Controlling `stated` initiated reboots
We need to have some way of temporarily putting nodes into an "always up" mode so that stated
will not try to reboot them at inopportune times, e.g., while the BIOS is being updated.
TL;DR:
Stated
was designed from the beginning to have a reboot "trigger" action that would allow it to reboot a node if it timed-out in a particular state. However, for the first 15 or so years, that particular action was commented out, it would just say that it was rebooting a node but not really doing it.

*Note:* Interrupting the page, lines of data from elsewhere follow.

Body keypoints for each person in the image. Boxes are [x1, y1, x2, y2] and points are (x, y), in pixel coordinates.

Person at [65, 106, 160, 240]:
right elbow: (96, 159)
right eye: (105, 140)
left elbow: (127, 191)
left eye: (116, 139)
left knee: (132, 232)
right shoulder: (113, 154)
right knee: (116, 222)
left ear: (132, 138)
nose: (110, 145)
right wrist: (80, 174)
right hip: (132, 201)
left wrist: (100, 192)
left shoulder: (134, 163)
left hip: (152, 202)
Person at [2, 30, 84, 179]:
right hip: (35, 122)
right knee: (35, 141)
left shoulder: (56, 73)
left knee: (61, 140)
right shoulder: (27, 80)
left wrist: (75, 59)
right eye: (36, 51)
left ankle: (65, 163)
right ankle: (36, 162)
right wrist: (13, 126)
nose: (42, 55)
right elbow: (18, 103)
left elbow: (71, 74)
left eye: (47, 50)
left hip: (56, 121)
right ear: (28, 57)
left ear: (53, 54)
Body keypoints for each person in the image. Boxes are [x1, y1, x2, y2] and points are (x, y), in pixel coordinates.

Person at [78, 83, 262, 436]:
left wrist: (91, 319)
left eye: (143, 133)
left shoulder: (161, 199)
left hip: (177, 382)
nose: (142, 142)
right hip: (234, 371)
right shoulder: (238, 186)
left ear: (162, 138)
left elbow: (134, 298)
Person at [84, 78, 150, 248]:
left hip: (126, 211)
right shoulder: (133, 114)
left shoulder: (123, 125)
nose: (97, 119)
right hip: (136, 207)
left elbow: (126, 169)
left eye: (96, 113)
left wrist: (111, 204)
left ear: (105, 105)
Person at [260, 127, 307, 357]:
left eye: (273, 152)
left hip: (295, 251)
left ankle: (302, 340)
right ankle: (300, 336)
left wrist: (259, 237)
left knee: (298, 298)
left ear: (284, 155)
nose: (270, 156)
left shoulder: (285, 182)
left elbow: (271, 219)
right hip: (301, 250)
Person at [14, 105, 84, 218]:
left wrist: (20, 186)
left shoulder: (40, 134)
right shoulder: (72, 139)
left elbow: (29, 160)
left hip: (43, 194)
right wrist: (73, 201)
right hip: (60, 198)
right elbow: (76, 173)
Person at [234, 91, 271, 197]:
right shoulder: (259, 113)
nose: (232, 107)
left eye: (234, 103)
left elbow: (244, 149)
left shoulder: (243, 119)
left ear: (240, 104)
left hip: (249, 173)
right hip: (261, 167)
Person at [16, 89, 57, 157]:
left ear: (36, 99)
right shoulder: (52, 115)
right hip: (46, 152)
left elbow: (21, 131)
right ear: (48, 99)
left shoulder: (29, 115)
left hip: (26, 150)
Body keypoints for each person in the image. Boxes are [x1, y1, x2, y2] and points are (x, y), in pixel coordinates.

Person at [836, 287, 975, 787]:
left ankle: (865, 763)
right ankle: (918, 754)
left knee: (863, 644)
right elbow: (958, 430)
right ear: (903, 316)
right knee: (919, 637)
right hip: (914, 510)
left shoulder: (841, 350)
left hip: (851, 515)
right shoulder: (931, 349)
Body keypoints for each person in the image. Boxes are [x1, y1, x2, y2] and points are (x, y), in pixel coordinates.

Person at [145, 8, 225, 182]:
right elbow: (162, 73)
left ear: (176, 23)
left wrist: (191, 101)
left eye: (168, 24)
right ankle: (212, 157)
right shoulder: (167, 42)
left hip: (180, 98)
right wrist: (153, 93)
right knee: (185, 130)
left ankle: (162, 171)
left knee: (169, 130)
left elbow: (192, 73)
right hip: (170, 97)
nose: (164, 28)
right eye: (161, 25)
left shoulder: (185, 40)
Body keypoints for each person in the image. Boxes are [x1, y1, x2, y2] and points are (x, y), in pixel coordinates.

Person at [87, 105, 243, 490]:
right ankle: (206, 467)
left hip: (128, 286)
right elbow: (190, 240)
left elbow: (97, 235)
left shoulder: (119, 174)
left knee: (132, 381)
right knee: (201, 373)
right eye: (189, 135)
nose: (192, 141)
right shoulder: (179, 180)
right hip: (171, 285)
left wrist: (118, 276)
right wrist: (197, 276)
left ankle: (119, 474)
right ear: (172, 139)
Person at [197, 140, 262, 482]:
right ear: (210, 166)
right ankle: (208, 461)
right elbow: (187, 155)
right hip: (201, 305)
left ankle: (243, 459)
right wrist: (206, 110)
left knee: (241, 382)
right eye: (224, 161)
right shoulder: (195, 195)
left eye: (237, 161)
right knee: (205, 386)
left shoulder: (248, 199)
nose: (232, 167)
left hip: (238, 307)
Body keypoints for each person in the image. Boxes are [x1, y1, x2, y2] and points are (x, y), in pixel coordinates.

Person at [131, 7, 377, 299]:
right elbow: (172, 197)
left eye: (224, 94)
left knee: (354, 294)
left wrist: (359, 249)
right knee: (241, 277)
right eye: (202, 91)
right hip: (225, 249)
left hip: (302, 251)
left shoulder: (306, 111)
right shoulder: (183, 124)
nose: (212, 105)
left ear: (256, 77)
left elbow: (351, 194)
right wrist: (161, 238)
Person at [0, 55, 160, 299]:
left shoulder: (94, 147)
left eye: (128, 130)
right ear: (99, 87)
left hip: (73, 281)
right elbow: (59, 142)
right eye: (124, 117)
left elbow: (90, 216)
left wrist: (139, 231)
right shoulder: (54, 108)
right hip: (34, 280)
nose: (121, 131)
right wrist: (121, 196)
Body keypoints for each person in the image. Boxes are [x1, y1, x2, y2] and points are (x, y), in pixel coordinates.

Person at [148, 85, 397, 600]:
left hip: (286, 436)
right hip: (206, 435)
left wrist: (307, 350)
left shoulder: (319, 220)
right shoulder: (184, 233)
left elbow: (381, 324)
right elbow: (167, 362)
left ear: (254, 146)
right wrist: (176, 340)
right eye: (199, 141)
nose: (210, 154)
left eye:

Enter @mike, who a year or so ago decided that stated
should walk-the-walk and stop being all talk and no action, and uncommented the reboot. For the most part this is a good thing, but if we have to boot a node into the BIOS for an extended period, or boot it from a dongle or CD with something that is not one of our images, then we can get into a state where stated
thinks the node is booting and starts the timer ticking for it to make progress. It will then proceed, at 10 minute or so intervals depending on the state, to reboot the node up to three times.
You can HUP stated
and have it re-read the DB, so it is possible to, say, manually change the DB to put a node into the ALWAYSUP op_mode. But HUPing stated
tends to bring a lot of skeletons out of the closet as it resets timers and starts monitoring old nodes (e.g., wireless nodes) that it had long ago given up on. This is mostly harmless and generally only results in email messages that bring back a feeling of nostalgia in the reader.